* **What you have to do**
Retype each record below word for word. Leave the pictures out.

(Dataset records)
╭──
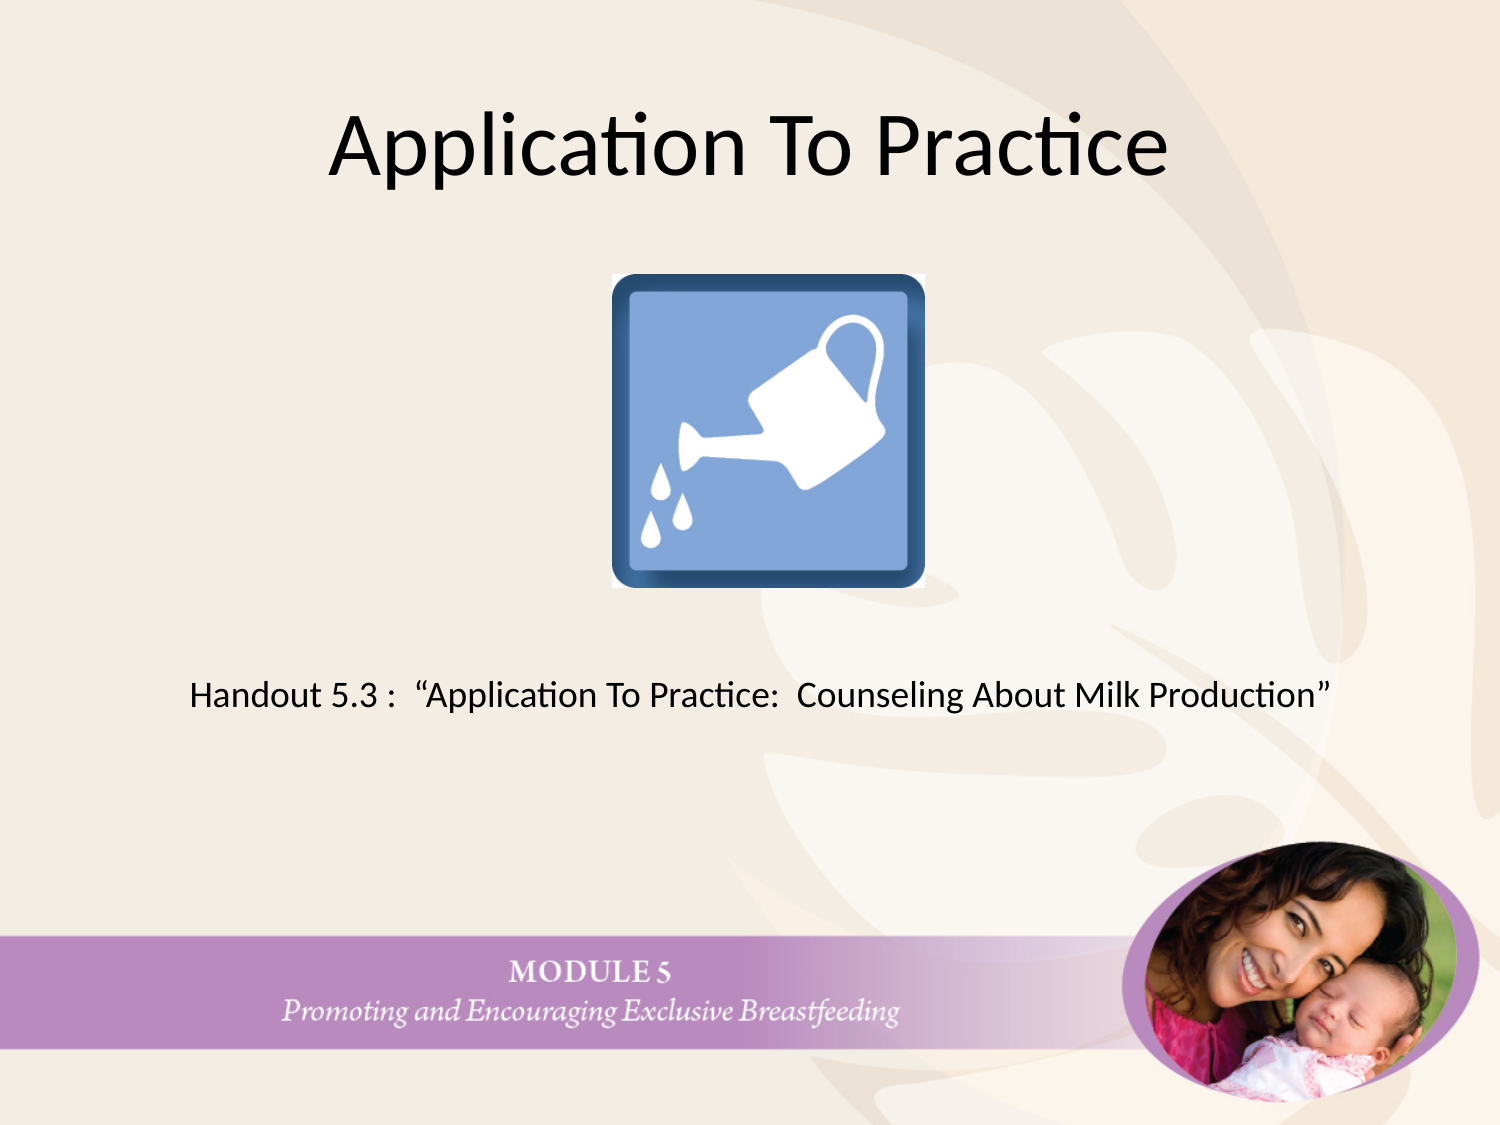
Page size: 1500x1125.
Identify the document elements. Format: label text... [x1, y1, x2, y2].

title Application To Practice [75, 45, 1425, 233]
picture [0, 0, 1500, 1125]
text_box Handout 5.3 : “Application To Practice: Counseling About Milk Production” [174, 662, 1388, 723]
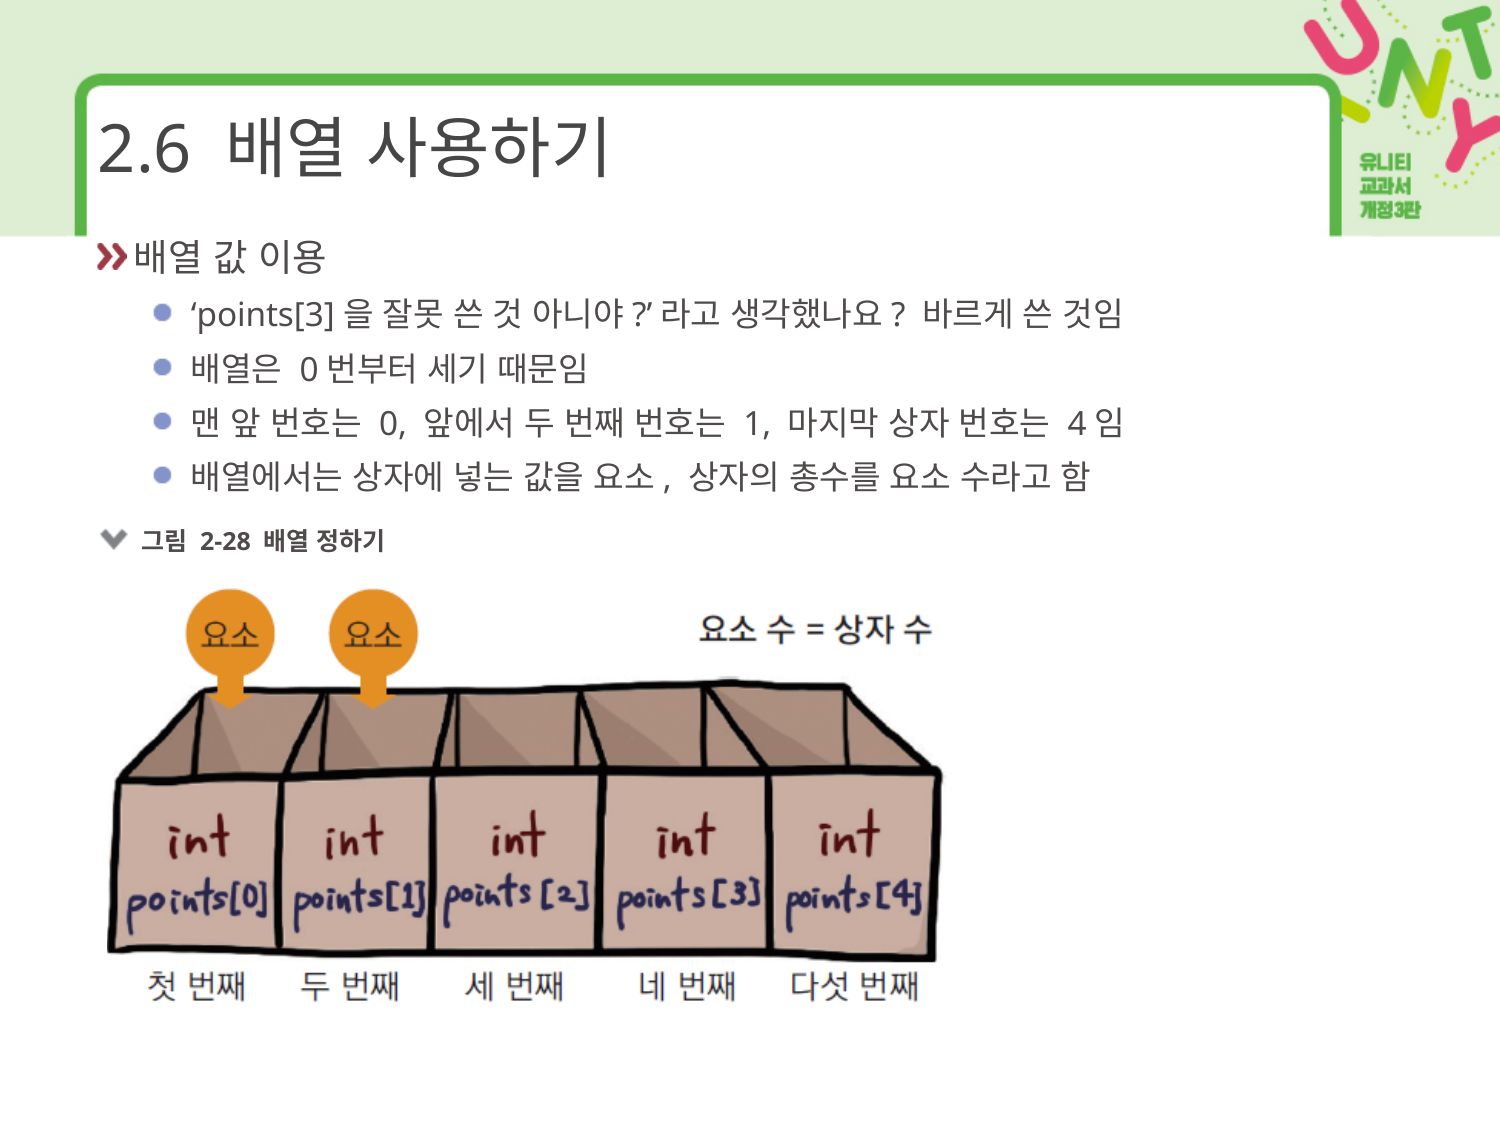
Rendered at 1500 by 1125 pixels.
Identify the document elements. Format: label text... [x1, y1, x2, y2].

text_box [97, 514, 1459, 571]
title 2.6 배열 사용하기 [82, 61, 1413, 193]
list 배열 값 이용 ‘points[3]을 잘못 쓴 것 아니야?’라고 생각했나요? 바르게 쓴 것임 배열은 0번부터 세기 때문임 맨 앞 번호는 0, 앞에서 두 번째 번호는 1, 마지막 상자 번호는 4임 배열에서는 상자에 넣는 값을 요소, 상자의 총수를 요소 수라고 함 [81, 222, 1412, 1037]
picture [0, 0, 1500, 1125]
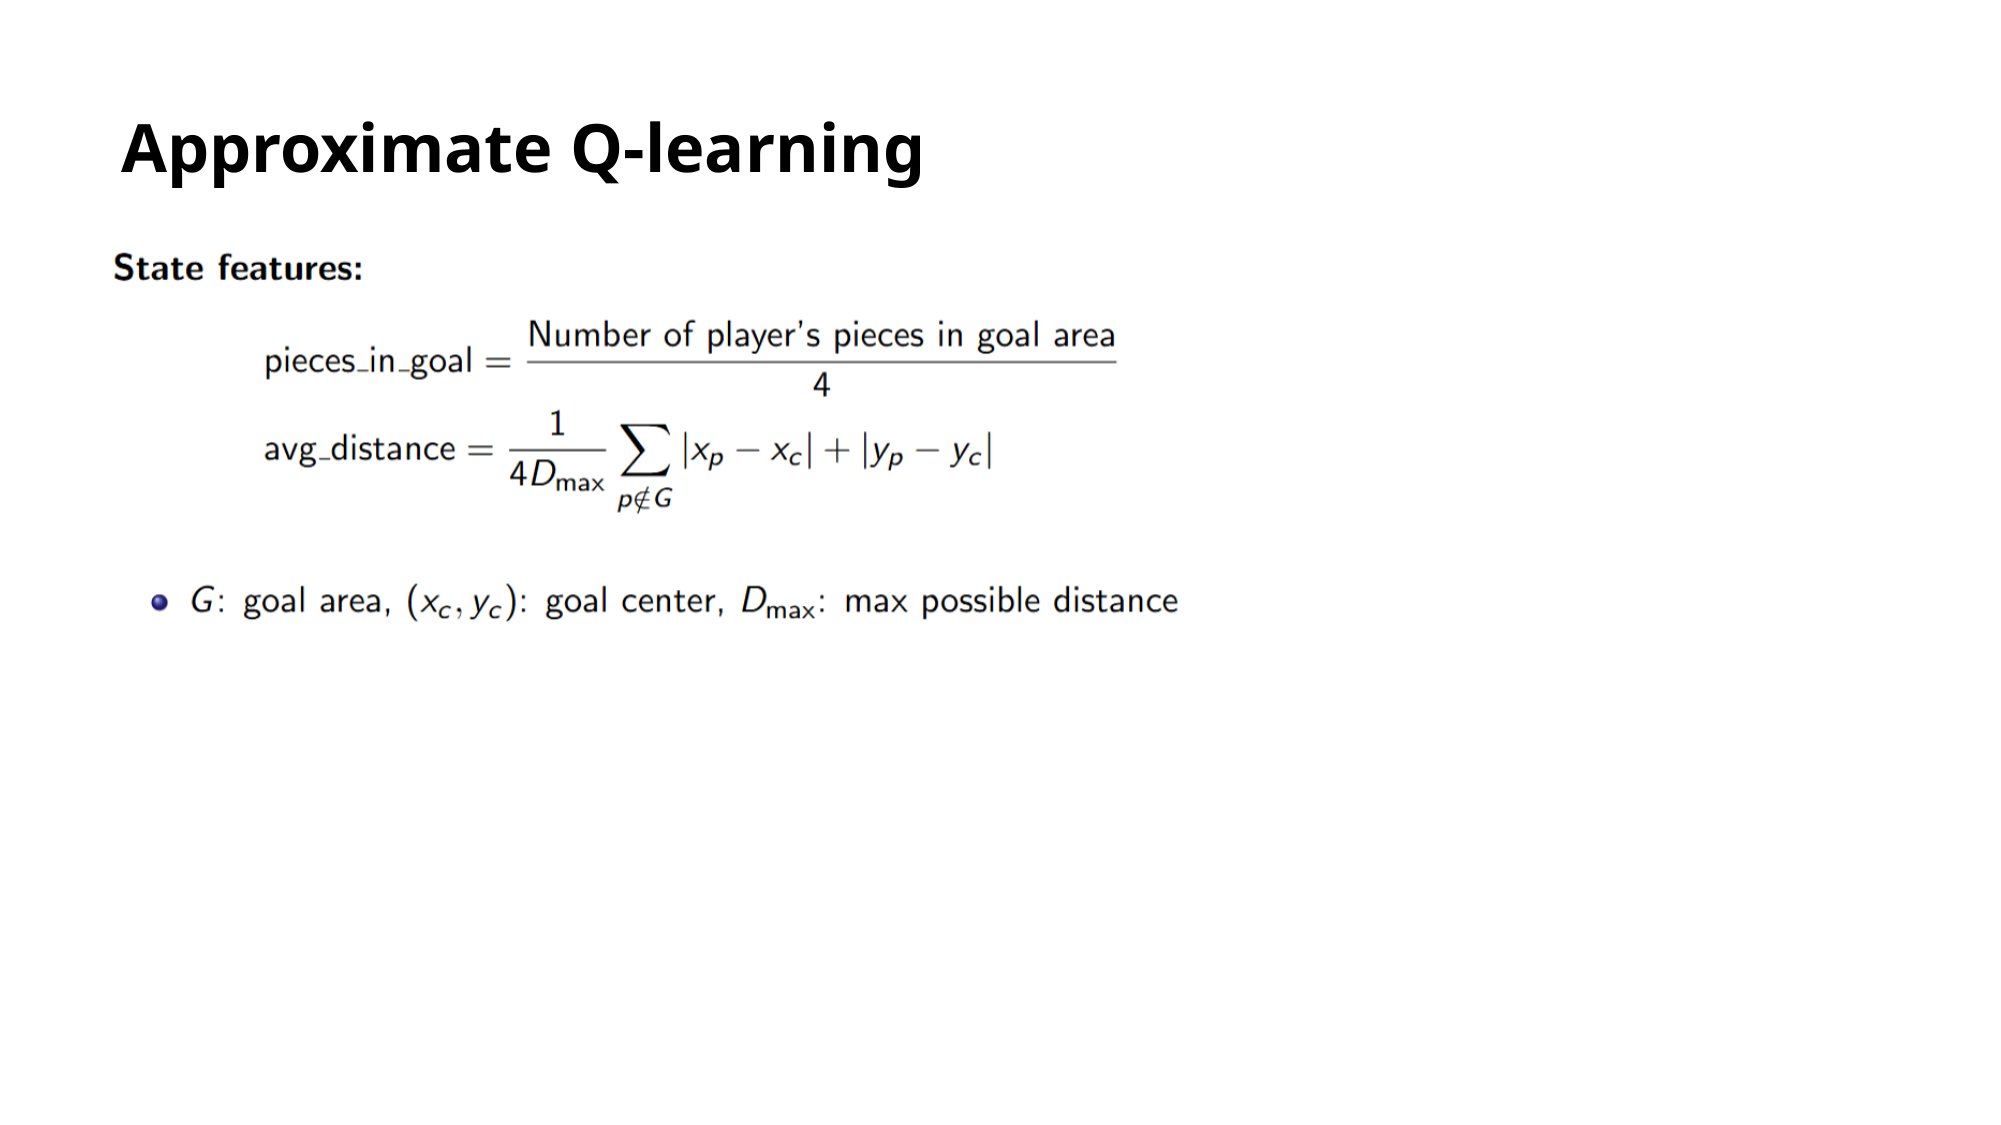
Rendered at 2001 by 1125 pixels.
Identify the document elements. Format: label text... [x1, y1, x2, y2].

title Approximate Q-learning [106, 42, 1832, 260]
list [93, 220, 1245, 634]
╰──
* **Output of the task**
Page size: 1500x1125.
Identify the document elements. Format: label text... [x1, y1, x2, y2].

title Application To Practice [75, 45, 1425, 233]
picture [0, 0, 1500, 1125]
text_box Handout 5.3 : “Application To Practice: Counseling About Milk Production” [174, 662, 1388, 723]
Rendered at 1500 by 1125 pixels.
Identify the document elements. Format: label text... [x1, y1, x2, y2].

text_box [97, 514, 1459, 571]
title 2.6 배열 사용하기 [82, 61, 1413, 193]
list 배열 값 이용 ‘points[3]을 잘못 쓴 것 아니야?’라고 생각했나요? 바르게 쓴 것임 배열은 0번부터 세기 때문임 맨 앞 번호는 0, 앞에서 두 번째 번호는 1, 마지막 상자 번호는 4임 배열에서는 상자에 넣는 값을 요소, 상자의 총수를 요소 수라고 함 [81, 222, 1412, 1037]
picture [0, 0, 1500, 1125]
Rendered at 2001 by 1125 pixels.
Identify the document elements. Format: label text... [x1, y1, x2, y2].

title Approximate Q-learning [106, 42, 1832, 260]
list [93, 220, 1245, 634]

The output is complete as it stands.